Suppose that we a have a curve, $\alpha(s)$ which is parametrized by it's arc-length, then we know that an involute of $\alpha$ is parametrized by $$\beta(s)=\alpha(s)+(c-s)\alpha'(s)=\alpha(s)+(c-s)T_{\alpha}(s)$$ where $(T_{\alpha}(s),N_{\alpha}(s))$ is the Frenet reference of the curve $\alpha$ at the point $s$.
Since we know that $||\beta''(s)||=k_{\beta}(s)$, I suppose that we need to differentiate $\beta(s)$ two times and then take the norm of it, right?

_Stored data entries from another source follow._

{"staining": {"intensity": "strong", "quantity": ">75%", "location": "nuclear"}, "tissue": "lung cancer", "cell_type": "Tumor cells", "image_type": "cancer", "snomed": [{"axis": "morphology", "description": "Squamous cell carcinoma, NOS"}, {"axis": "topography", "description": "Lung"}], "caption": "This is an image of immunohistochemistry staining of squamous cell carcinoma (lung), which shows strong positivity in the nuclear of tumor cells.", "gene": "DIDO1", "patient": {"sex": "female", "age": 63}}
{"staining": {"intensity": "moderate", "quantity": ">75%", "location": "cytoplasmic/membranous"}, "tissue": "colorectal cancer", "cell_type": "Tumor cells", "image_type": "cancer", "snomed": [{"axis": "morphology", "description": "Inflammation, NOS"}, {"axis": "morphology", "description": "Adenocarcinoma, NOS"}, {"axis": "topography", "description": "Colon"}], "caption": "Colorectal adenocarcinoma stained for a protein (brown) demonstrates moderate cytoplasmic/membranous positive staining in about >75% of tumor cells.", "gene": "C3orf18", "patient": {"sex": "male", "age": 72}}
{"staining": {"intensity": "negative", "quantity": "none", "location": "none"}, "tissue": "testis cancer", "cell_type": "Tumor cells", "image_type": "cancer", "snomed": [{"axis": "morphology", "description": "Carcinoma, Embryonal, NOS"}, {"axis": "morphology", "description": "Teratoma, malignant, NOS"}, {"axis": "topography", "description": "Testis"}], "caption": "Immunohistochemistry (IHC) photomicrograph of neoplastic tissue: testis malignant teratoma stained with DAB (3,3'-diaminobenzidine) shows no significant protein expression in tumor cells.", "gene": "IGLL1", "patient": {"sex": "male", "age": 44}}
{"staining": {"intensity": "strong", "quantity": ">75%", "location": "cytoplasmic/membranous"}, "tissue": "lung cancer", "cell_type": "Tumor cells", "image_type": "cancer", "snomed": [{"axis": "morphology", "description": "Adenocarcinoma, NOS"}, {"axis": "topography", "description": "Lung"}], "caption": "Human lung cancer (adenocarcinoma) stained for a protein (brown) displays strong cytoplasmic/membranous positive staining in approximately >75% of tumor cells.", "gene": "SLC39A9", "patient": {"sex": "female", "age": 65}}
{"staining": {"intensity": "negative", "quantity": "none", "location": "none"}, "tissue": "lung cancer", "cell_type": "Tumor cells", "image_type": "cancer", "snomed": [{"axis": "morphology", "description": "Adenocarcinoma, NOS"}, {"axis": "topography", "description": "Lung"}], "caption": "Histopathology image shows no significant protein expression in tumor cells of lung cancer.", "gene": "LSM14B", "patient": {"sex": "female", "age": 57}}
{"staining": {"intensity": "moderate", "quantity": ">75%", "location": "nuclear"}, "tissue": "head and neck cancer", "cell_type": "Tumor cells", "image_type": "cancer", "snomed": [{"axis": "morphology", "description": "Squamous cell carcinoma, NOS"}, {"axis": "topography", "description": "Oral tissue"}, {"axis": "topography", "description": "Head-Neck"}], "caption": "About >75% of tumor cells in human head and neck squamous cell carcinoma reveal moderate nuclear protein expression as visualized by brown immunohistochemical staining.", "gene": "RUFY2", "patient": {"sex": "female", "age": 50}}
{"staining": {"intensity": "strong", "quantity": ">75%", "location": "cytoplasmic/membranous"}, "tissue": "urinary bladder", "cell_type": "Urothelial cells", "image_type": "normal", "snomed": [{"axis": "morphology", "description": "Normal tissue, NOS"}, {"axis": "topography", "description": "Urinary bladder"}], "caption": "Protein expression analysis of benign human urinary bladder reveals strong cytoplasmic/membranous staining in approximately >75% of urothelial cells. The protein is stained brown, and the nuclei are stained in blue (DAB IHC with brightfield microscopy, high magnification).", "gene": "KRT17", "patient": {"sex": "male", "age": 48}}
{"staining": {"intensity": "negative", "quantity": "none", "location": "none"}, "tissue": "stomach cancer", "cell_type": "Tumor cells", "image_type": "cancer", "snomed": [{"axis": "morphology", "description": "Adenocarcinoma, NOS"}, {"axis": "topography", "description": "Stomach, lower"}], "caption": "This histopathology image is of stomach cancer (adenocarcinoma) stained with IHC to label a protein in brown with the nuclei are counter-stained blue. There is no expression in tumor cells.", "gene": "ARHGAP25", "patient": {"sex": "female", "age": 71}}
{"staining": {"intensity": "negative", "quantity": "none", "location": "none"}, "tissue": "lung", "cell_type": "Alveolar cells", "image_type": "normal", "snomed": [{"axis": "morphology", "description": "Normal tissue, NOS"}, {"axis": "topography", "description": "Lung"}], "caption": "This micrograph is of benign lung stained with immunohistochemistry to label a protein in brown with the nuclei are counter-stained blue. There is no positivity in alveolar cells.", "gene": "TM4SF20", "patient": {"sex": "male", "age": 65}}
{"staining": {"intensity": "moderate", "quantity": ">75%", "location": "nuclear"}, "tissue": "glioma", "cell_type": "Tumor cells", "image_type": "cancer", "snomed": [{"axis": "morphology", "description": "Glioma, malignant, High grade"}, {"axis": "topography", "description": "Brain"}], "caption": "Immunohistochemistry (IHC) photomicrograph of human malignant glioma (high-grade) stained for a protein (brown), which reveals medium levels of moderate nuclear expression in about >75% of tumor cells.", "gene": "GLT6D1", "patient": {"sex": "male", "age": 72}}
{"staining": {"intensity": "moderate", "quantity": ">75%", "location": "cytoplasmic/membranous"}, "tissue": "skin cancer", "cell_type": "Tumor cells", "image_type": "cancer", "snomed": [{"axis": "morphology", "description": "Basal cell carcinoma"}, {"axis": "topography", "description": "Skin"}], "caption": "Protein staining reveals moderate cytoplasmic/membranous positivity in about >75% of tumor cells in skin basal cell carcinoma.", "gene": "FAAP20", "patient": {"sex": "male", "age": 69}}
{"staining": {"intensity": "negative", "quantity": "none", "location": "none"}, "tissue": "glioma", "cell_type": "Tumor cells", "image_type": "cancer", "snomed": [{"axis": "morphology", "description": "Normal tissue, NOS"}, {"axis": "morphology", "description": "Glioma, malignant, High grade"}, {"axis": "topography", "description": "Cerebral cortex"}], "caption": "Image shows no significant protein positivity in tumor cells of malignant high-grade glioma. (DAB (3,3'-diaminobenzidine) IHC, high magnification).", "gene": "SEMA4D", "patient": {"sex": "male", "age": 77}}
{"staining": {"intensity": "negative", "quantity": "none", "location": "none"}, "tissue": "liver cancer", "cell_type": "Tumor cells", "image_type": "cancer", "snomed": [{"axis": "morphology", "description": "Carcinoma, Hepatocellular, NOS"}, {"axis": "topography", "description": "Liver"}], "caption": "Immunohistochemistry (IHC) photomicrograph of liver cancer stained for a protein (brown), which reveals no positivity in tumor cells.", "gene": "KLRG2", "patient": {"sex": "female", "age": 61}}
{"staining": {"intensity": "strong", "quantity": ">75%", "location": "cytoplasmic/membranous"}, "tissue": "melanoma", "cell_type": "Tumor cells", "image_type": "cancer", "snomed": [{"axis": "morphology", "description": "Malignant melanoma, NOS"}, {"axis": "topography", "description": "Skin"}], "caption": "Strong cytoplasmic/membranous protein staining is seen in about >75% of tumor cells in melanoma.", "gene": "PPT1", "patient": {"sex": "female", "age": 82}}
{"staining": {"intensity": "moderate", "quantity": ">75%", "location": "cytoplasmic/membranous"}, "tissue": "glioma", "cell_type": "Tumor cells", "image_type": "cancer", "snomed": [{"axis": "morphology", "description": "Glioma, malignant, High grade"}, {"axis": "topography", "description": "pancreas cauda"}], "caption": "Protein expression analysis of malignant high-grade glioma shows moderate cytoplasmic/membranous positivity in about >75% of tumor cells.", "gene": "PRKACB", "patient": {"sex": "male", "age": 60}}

Differentiating we get, $$\beta'(s)=T(s)+(c-s)k_{\alpha}(s)N_{\alpha}(s)-T_{\alpha}(s)=(c-s)k_{\alpha}(s)N_{\alpha}(s)$$
because $T_{\alpha}(s)=k_{\alpha}(s)N_{\alpha}(s)$. Differentiating a second time,
$$\beta''(s)=k_{\alpha}(s)\big(-N_{\alpha}(s)+(c-s)(-k_{\alpha}(s)T_{\alpha}(s))\big)+(c-s)N_{\alpha}(s)k'_{\alpha}(s)=$$
$$-k_{\alpha}(s)N_{\alpha}(s)-(c-s)k^2_{\alpha}(s)T_{\alpha}(s)+(c-s)N_{\alpha}(s)k'_{\alpha}(s)$$ the problem comes whenever I have to take the norm of this vector, which I don't know how to do. Can anyone help me? Any help will be really much appreciated.
Best Answer
Note that $\|\beta''(s)\|=k_\beta(s)$ doesn't hold here, because the involute $\beta(s)$ is not parametrized by arc length: $\|\beta'(s)\| = (c-s)k_\alpha$. We need to use the formula $$ k_\beta = \frac{\det(\beta'(s)\; \beta''(s))}{\|\beta'(s)\|^3}. $$ Filling in $\beta'(s)$ and $\beta''(s)$ in this formula gives $k_\beta(s) = \frac{1}{s}$.